If one segment of users only buys from you once or twice in their lifetime, but another group has the potential for recurring purchases and even upsells, you should prioritize maintaining this group and do everything you can to improve their customer experience.
4- Define Your Strengths
Customer retention is all about incorporating your strengths into your marketing strategies and convincing the users that you fulfill your promises.
- Which feature is used the most?
- Where do most of your traffic and signups come from?
-> The answer to those questions will help you see what customers expect from you and allow you to focus on those aspects.
- Which customer segments retain more?
- Which customer persona is more likely to make another purchase?
-> These questions will show you the stronger side of your user base and help you make sure to spend more time on them.
4- Define Your Weaknesses
As much as your strong sides, you should also be aware of your weaknesses.
- Which users are more likely to churn?
- Which features are less used?
- What do people most complain about?
-> The answer to these questions will open two different doors for you:
- The improvement door, basically means that you choose to strengthen your weaknesses.
- The avoidance door, which could have dramatic outcomes if you can’t correctly handle it. Going through this door means that you decide to admit defeat in your weak spots and want to focus on the happy picture only.

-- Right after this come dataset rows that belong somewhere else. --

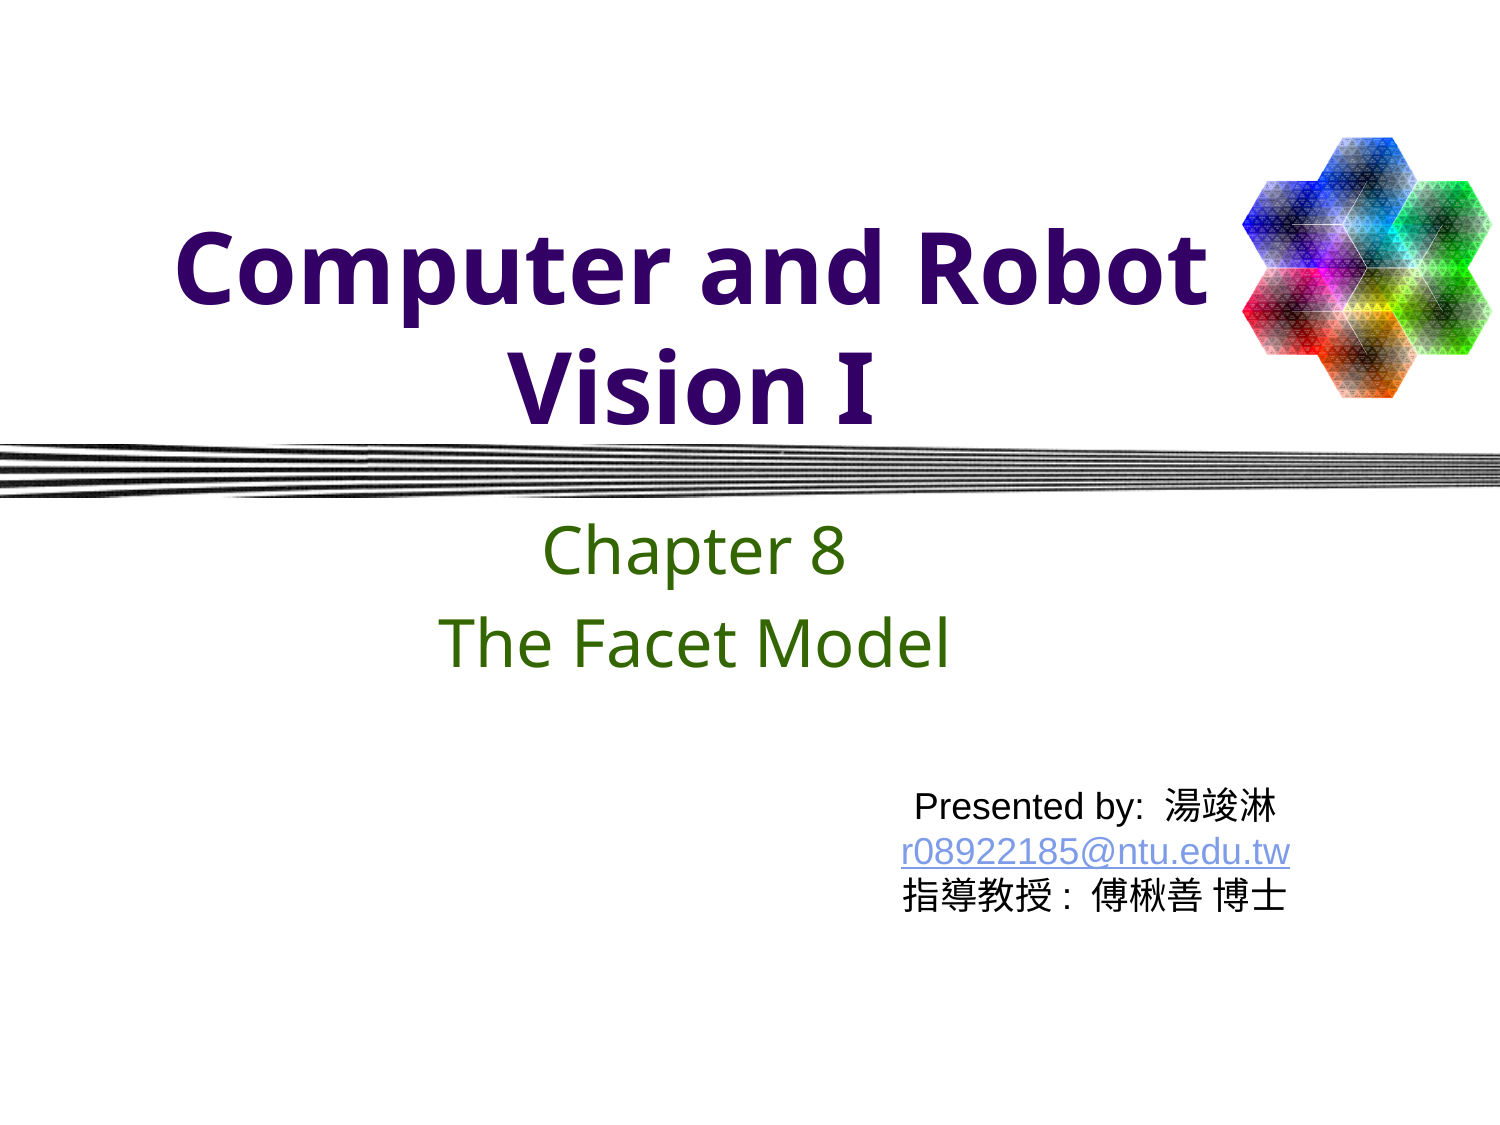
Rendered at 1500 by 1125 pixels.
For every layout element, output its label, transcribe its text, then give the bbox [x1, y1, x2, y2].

subtitle Chapter 8 The Facet Model [112, 500, 1279, 941]
title Computer and Robot Vision I [135, 101, 1249, 452]
text_box Presented by: 湯竣淋 r08922185@ntu.edu.tw 指導教授: 傅楸善 博士 [690, 774, 1500, 925]
picture [0, 90, 1500, 498]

One of those doors leads to the top, and another to a pitfall. Could you guess which is which?
6- Rinse And Repeat
Two things never end: a good quality customer journey and a good quality customer retention analytics strategy.
Fighting churn is not a once-in-a-lifetime occurrence, unfortunately.

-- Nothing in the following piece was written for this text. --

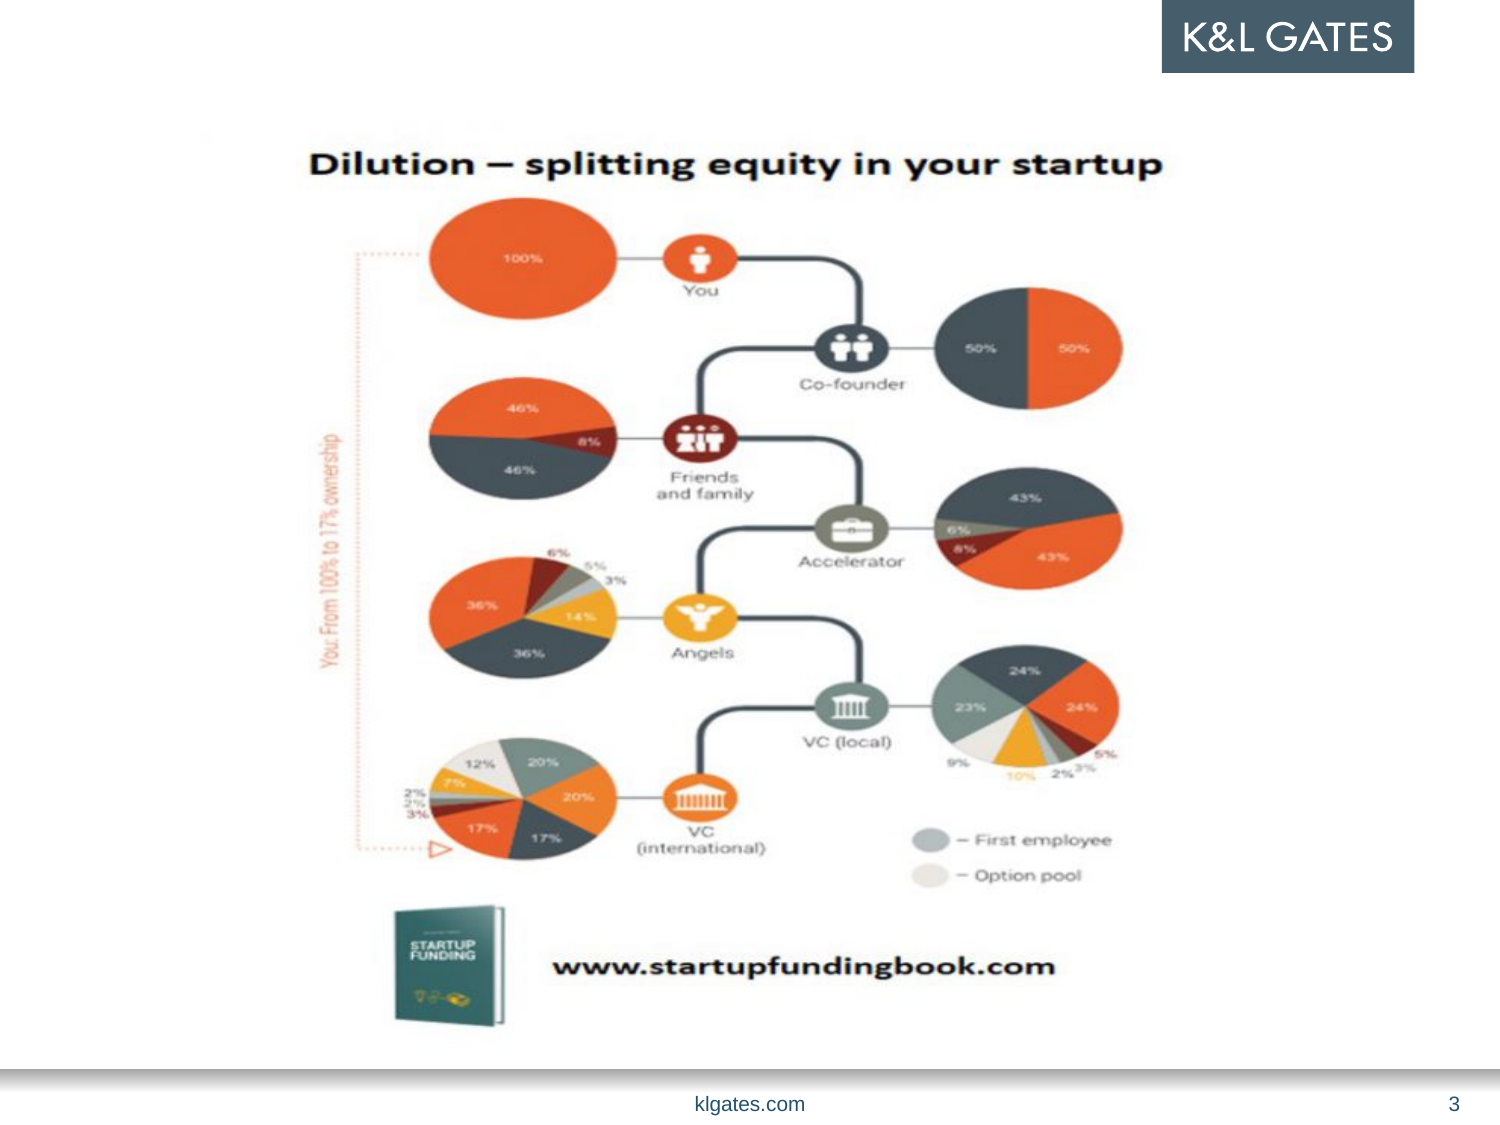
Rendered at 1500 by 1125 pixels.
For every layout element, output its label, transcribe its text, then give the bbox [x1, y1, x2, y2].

So, rinse and repeat every quarter. Every year. Whenever you go through a big change.
What I like most about customer retention analytics is this:
The factors that affect customer retention are affected by customer retention. More basically, once you analyze one customer retention metric, you get an idea about several other things.
Customer retention measurement is not difficult, but the fact that you need long-term data makes it even more obvious that investing in analytics tools from the get-go is the most logical thing to do.
So, getting help from tools and correct KPIs could be your medicine.
Frequently Asked Questions
How do you analyze customer retention?
There are certain metrics such as Customer Retention rate (CRR), Customer Churn Rate, Net Promoter Score, Customer Health Score and others that can help you analyze your customer retention.
What is a KPI for customer retention?
While Customer Retention Rate helps you understand your current success, other KPIs such as Customer Churn Rate or Customer Health Score can help you detect and improve your customer retention.
What does a retention analyst do?
A retention analyst is in charge of ensuring long-term business success through retaining customers. Their objective is to discover why people are abandoning the product and how to avoid this from recurring.